China's new rules on video game approvals include banning poker and blood
Why it matters: China has outlined new rules when it comes to getting video games approved in the country. Several genres have now been banned, along with any titles that show images of corpses and blood, even if the latter is a color other than red.
A regulatory body reshuffle last March led to new game license approvals being put on hold in China for nine months. The process started to get back on track in December, but the government had to stop accepting new applications in February to clear the backlog.
While the process resumed on April 22, it comes with some new rules: the total number of games allowed onto China’s market annually will be capped, and three genres are no longer allowed.
Mahjong and poker games, which made up almost 37 percent of the 8,561 titles that were approved in 2017, will no longer be accepted due to concerns they could lead to gambling addiction among the country’s youth.
While blood in games was already banned, some developers had circumvented the rules by changing its color to something else, usually green. Now, no blood is allowed, no matter what its color.
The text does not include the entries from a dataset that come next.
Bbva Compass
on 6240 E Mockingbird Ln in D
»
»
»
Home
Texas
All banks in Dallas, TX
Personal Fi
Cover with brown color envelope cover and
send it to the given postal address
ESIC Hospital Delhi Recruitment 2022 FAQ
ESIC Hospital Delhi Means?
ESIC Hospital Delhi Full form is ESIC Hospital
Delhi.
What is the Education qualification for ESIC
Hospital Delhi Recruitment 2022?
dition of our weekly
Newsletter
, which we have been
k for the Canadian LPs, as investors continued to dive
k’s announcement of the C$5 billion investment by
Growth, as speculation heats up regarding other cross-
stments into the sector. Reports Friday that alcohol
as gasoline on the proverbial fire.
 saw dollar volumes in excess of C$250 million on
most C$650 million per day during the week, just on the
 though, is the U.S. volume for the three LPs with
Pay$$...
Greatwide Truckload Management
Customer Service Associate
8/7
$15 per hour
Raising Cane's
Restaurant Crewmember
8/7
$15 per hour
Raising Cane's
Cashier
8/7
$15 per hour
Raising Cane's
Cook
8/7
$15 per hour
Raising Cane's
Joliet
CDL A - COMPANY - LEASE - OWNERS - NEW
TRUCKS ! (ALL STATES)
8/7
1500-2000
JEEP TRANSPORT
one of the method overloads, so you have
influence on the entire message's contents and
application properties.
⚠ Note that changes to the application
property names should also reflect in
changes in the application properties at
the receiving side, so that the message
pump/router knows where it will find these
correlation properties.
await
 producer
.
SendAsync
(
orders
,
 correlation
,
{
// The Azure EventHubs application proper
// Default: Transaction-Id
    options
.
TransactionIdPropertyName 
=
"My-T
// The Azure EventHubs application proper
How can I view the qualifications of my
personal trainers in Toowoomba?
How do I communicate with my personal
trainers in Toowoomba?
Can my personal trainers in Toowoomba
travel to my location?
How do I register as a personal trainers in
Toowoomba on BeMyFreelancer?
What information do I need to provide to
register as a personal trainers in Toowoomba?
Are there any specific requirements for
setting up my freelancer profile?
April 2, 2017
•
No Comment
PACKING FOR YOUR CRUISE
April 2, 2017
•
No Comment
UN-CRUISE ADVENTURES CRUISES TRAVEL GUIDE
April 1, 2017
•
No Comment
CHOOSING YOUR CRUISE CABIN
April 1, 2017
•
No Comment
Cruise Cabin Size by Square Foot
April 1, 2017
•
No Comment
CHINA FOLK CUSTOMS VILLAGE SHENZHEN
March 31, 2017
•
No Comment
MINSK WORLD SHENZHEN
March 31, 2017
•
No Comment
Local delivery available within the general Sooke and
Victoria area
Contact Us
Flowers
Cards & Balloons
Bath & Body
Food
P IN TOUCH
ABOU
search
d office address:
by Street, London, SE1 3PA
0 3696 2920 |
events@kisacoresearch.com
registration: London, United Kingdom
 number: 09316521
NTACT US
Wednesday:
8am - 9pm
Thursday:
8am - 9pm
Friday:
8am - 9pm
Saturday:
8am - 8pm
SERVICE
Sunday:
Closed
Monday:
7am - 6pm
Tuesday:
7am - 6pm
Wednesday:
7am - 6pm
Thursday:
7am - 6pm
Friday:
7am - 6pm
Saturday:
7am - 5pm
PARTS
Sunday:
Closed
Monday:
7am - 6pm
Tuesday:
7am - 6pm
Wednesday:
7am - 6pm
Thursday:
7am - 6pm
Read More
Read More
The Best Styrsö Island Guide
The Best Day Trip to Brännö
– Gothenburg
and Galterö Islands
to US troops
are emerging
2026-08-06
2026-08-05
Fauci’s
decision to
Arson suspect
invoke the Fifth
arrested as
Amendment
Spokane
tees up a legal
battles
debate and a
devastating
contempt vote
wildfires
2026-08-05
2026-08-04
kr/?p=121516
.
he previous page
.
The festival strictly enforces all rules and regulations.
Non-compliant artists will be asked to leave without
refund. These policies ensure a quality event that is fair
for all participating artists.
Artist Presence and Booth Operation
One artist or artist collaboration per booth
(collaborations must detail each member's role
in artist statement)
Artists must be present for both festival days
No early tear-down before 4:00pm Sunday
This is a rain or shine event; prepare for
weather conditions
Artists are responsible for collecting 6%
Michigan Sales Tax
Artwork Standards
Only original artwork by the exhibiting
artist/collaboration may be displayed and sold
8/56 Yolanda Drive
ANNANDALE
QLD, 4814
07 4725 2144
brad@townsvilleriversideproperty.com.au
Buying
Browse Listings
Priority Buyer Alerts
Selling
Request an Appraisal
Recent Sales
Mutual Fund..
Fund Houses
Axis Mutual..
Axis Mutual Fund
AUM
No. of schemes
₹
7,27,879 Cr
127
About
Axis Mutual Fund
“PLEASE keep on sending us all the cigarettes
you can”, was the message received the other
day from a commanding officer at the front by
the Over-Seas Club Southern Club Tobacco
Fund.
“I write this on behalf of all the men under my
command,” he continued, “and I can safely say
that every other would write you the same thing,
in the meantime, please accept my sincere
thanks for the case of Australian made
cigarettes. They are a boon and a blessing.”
Finally, games inspired by China’s imperial past will no longer be approved, this includes any that fall under the “gongdou” harem scheme and “guandou” royal palace categories. Officials are apparently worried about “obscene contents and the risk of political metaphors.”
TechCrunch writes that although large companies with plenty of resources and staff, such as Tencent, should have few problems adhering to the new policies, they could see smaller developers struggle to survive.